On Tue, Mar 03, 2009 at 06:15:32AM +0100, Andreas Fink wrote:
Sorry folks but now you go off the planet. If one thinks an embedded device can't do IPv6 because of CPU load, think again. An Wireless access point using OpenWRT does support IPv6 and just works. I can't remember how slow those boxes are but their speed is just enough to cope with ethernet and wlan.
Main problem with consumer electronics is that chinese and taiwanese companies are unable to design HW or SW so they buy in some reference design with a crapy OS on them, rebrand the administration homepage and design a plastic housing for them. They don't care about features as long as the few million pieces they build are getting sold.

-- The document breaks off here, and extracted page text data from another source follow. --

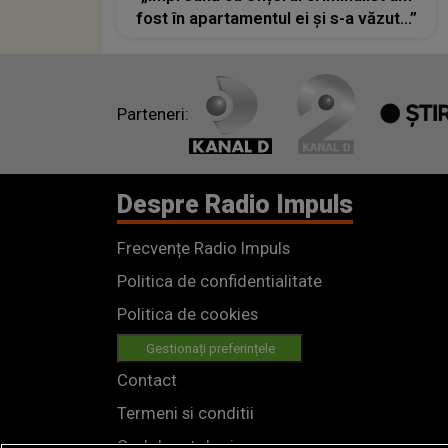
fost în apartamentul ei și s-a văzut...”
Parteneri:
Despre Radio Impuls
Frecvențe Radio Impuls
Politica de confidentialitate
Politica de cookies
Gestionați preferințele
Contact
Termeni si conditii
Cod deontologic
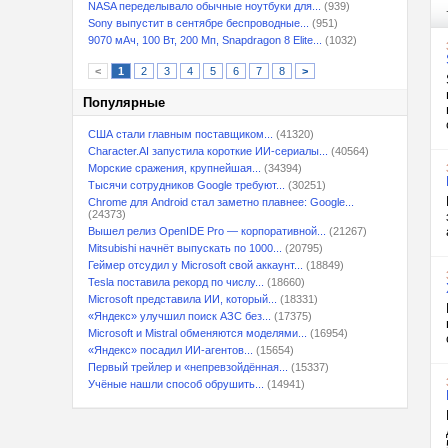
NASA переделывало обычные ноутбуки для...
(939)
Sony выпустит в сентябре беспроводные...
(951)
9070 мАч, 100 Вт, 200 Мп, Snapdragon 8 Elite...
(1032)
<
1
2
3
4
5
6
7
8
>
Популярные
США стали главным поставщиком...
(41320)
Character.AI запустила короткие ИИ-сериалы...
(40564)
Морские сражения, крупнейшая...
(34394)
Тысячи сотрудников Google требуют...
(30251)
Chrome для Android стал заметно плавнее: Google...
(24373)
Вышел релиз OpenIDE Pro — корпоративной...
(21267)
Mitsubishi начнёт выпускать по 1000...
(20795)
Геймер отсудил у Microsoft свой аккаунт...
(18849)
Tesla поставила рекорд по числу...
(18660)
Microsoft представила ИИ, который...
(18331)
«Яндекс» улучшил поиск АЗС без...
(17375)
Microsoft и Mistral обменяются моделями...
(16954)
«Яндекс» посадил ИИ-агентов...
(15654)
Первый трейлер и «непревзойдённая...
(15337)
Учёные нашли способ обрушить...
(14941)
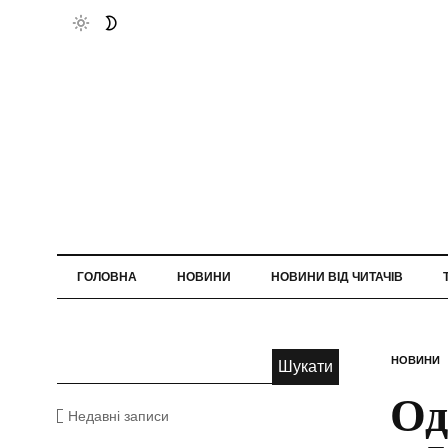
ГОЛОВНА
НОВИНИ
НОВИНИ ВІД ЧИТАЧІВ
НОВИНИ
Од
Недавні записи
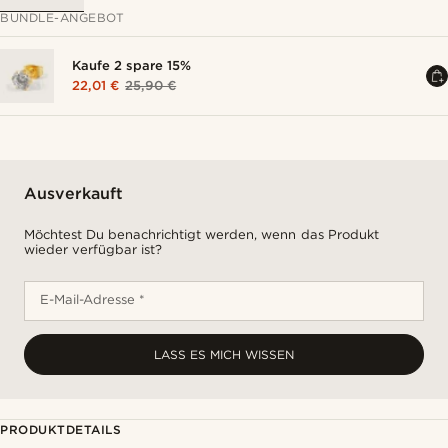
BUNDLE-ANGEBOT
Kaufe 2 spare 15%
22,01 €
25,90 €
Ausverkauft
Möchtest Du benachrichtigt werden, wenn das Produkt
wieder verfügbar ist?
E-Mail-Adresse *
LASS ES MICH WISSEN
PRODUKTDETAILS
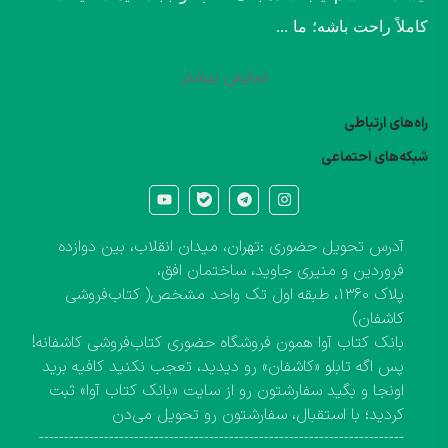
کاملاً راحت باشه؛ ما ...
نمایش بیشتر
راه‌های ارتباطی
شبکه‌های احتماعی
آدرس تحویل حضوری :تهران، میدان انقلاب، بین دوازده
فروردین و منیری جاوید، ساختمان افق،
پلاک ۱۳۶۰، طبقه اول تک واحد مشخص( کتاب‌فروشی
کاشفان)
بانک کتاب آوا همون فروشگاه حضوری کتاب‌فروشی کاشفانه!
پس اگه تابلو «کاشفان» رو دیدید، تعجب نکنید کافیه برید
اونجا و بگید سفارشتون رو از سایت «بانک کتاب آوا» ثبت
کردید؛ با استقبال، سفارشتون رو تحویل می‌دن
-------------------------------------------------------------------------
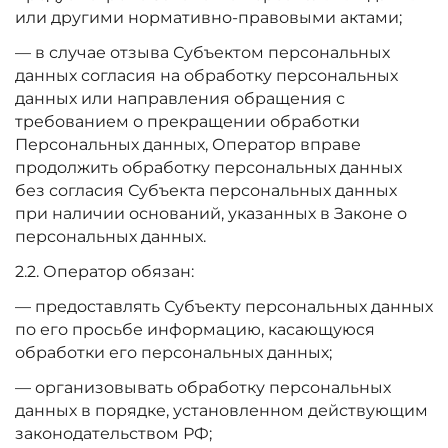
или другими нормативно-правовыми актами;
— в случае отзыва Субъектом персональных
данных согласия на обработку персональных
данных или направления обращения с
требованием о прекращении обработки
Персональных данных, Оператор вправе
продолжить обработку персональных данных
без согласия Субъекта персональных данных
при наличии оснований, указанных в Законе о
персональных данных.
2.2. Оператор обязан:
— предоставлять Субъекту персональных данных
по его просьбе информацию, касающуюся
обработки его персональных данных;
— организовывать обработку персональных
данных в порядке, установленном действующим
законодательством РФ;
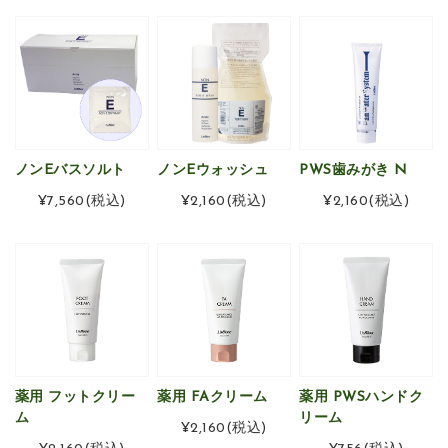
ノンEバスソルト
ノンEウォッシュ
PWS歯みがき N
¥7,560
(税込)
¥2,160
(税込)
¥2,160
(税込)
薬用 フットクリー
薬用 FAクリーム
薬用 PWSハンドク
ム
リーム
¥2,160
(税込)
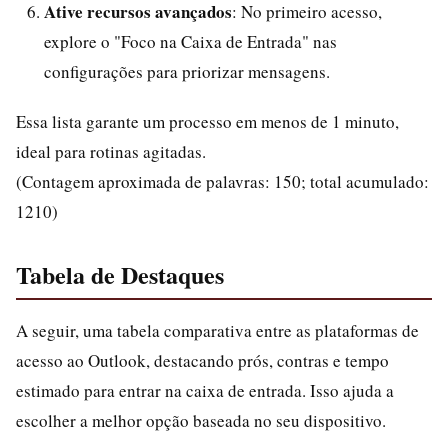
Ative recursos avançados
: No primeiro acesso,
explore o "Foco na Caixa de Entrada" nas
configurações para priorizar mensagens.
Essa lista garante um processo em menos de 1 minuto,
ideal para rotinas agitadas.
(Contagem aproximada de palavras: 150; total acumulado:
1210)
Tabela de Destaques
A seguir, uma tabela comparativa entre as plataformas de
acesso ao Outlook, destacando prós, contras e tempo
estimado para entrar na caixa de entrada. Isso ajuda a
escolher a melhor opção baseada no seu dispositivo.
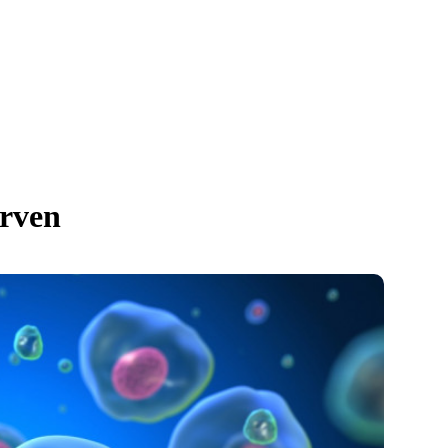
irven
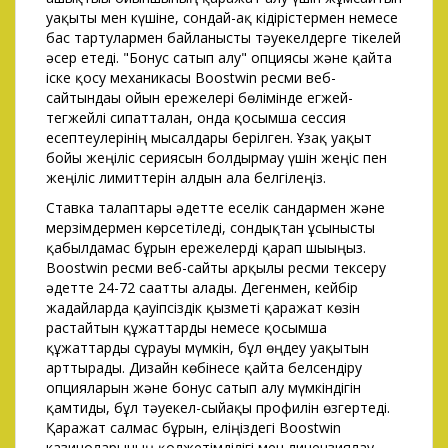
уақыты мен күшіне, сондай-ақ кідірістермен немесе
бас тартулармен байланысты тәуекелдерге тікелей
әсер етеді. "Бонус сатып алу" опциясы және қайта
іске қосу механикасы Boostwin ресми веб-
сайтындағы ойын ережелері бөлімінде егжей-
тегжейлі сипатталған, онда қосымша сессия
есептеулерінің мысалдары берілген. Ұзақ уақыт
бойы жеңіліс сериясын болдырмау үшін жеңіс пен
жеңіліс лимиттерін алдын ала белгілеңіз.
Ставка талаптары әдетте еселік сандармен және
мерзімдермен көрсетіледі, сондықтан ұсынысты
қабылдамас бұрын ережелерді қарап шығыңыз.
Boostwin ресми веб-сайты арқылы ресми тексеру
әдетте 24-72 сағатты алады. Дегенмен, кейбір
жағдайларда қауіпсіздік қызметі қаражат көзін
растайтын құжаттарды немесе қосымша
құжаттарды сұрауы мүмкін, бұл өңдеу уақытын
арттырады. Дизайн көбінесе қайта белсендіру
опцияларын және бонус сатып алу мүмкіндігін
қамтиды, бұл тәуекел-сыйақы профилін өзгертеді.
Қаражат салмас бұрын, еліңіздегі Boostwin
казиноларының қолжетімділігі мен лицензиялау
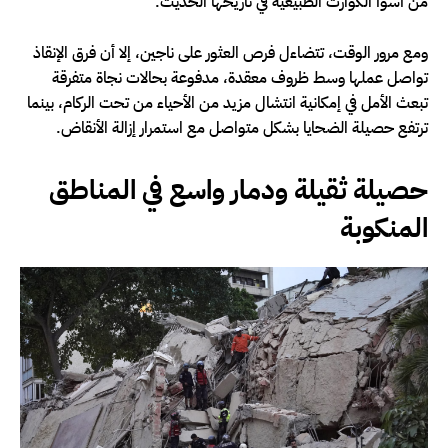
من أسوأ الكوارث الطبيعية في تاريخها الحديث.
ومع مرور الوقت، تتضاءل فرص العثور على ناجين، إلا أن فرق الإنقاذ
تواصل عملها وسط ظروف معقدة، مدفوعة بحالات نجاة متفرقة
تبعث الأمل في إمكانية انتشال مزيد من الأحياء من تحت الركام، بينما
ترتفع حصيلة الضحايا بشكل متواصل مع استمرار إزالة الأنقاض.
حصيلة ثقيلة ودمار واسع في المناطق
المنكوبة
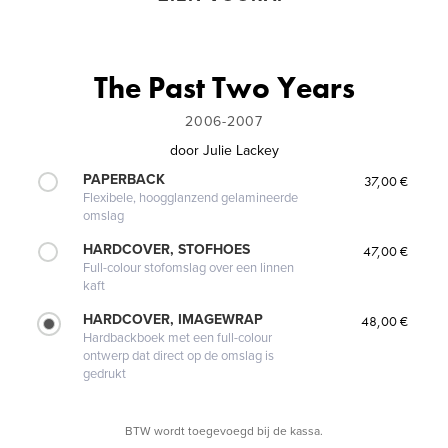
The Past Two Years
2006-2007
door
Julie Lackey
PAPERBACK
37,00 €
Flexibele, hoogglanzend gelamineerde
omslag
HARDCOVER, STOFHOES
47,00 €
Full-colour stofomslag over een linnen
kaft
HARDCOVER, IMAGEWRAP
48,00 €
Hardbackboek met een full-colour
ontwerp dat direct op de omslag is
gedrukt
BTW wordt toegevoegd bij de kassa.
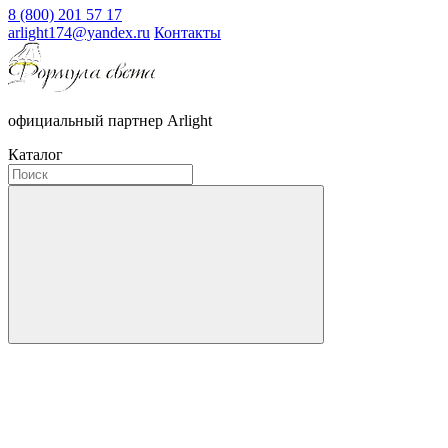
8 (800) 201 57 17
arlight174@yandex.ru
Контакты
официальный партнер Arlight
Каталог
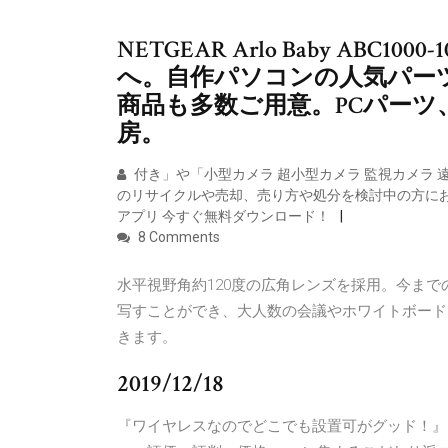
NETGEAR Arlo Baby ABC
へ。自作パソコンの人気パー
商品も多数ご用意。PCパー
房。
付き」や「小型カメラ 超小型カメラ 監視カメラ 遠
のリサイクルや売却、売り方や処分を検討中の方にお勧めです。
アプリ 今すぐ無料ダウンロード！
8 Comments
水平視野角約120度の広角レンズを採用。今まで
写すことができ、大人数の会議やホワイトボード
きます。
2019/12/18
『ワイヤレスなのでどこでも設置可がグッド！』 Arl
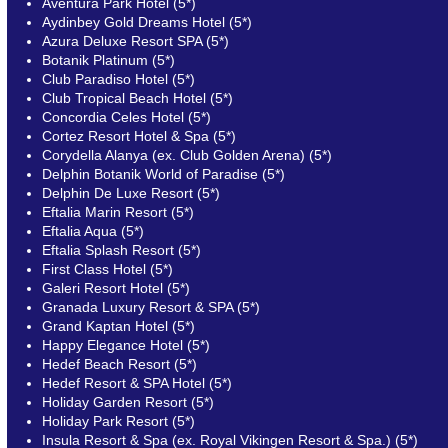
Aventura Park Hotel (5*)
Aydinbey Gold Dreams Hotel (5*)
Azura Deluxe Resort SPA (5*)
Botanik Platinum (5*)
Club Paradiso Hotel (5*)
Club Tropical Beach Hotel (5*)
Concordia Celes Hotel (5*)
Cortez Resort Hotel & Spa (5*)
Corydella Alanya (ex. Club Golden Arena) (5*)
Delphin Botanik World of Paradise (5*)
Delphin De Luxe Resort (5*)
Eftalia Marin Resort (5*)
Eftalia Aqua (5*)
Eftalia Splash Resort (5*)
First Class Hotel (5*)
Galeri Resort Hotel (5*)
Granada Luxury Resort & SPA (5*)
Grand Kaptan Hotel (5*)
Happy Elegance Hotel (5*)
Hedef Beach Resort (5*)
Hedef Resort & SPA Hotel (5*)
Holiday Garden Resort (5*)
Holiday Park Resort (5*)
Insula Resort & Spa (ex. Royal Vikingen Resort & Spa.) (5*)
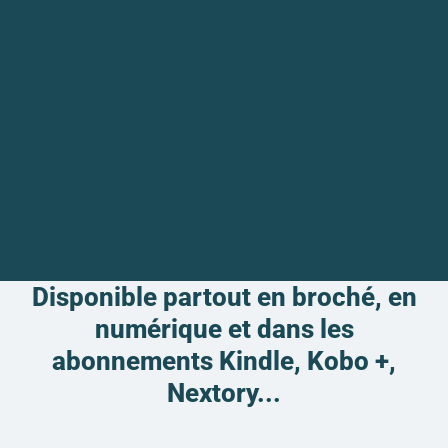
Disponible partout en broché, en
numérique et dans les
abonnements Kindle, Kobo +,
Nextory...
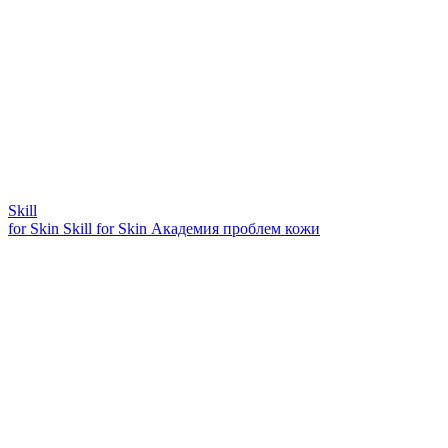
Skill
for Skin
Skill for Skin
Академия проблем кожи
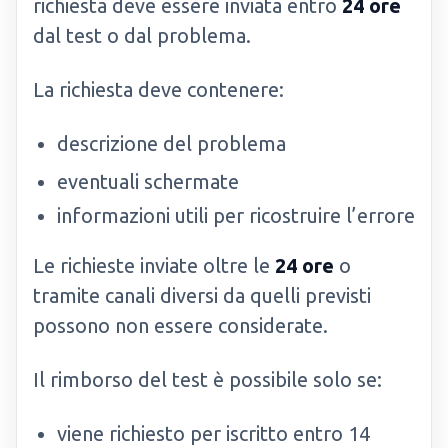
richiesta deve essere inviata entro
24 ore
dal test o dal problema.
La richiesta deve contenere:
descrizione del problema
eventuali schermate
informazioni utili per ricostruire l’errore
Le richieste inviate oltre le
24 ore
o
tramite canali diversi da quelli previsti
possono non essere considerate.
Il rimborso del test è possibile solo se:
viene richiesto per iscritto entro 14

Byteswapping of addresses and netmasks takes like a nanosecond on the systems which require swapping. So dont waste your time on that. CRC checking is way more CPU intensive on TCP but that's done nowadays in hardware on the ethernet card on modern systems and its the same for IPv4 and IPv6.
And most hardware checksumming on modern ethernet cards is broken. Only the very last Broadcom and Intel cards include an IPv4 and IPv6 checksumming that seems works. Most other cards either don't support IPv6 or fail horribly in edge cases. I would be happy if those HW vendors actually manage to create a correctly working DMA engine without stupid limitations but ethernet chips seem to be designed by interns.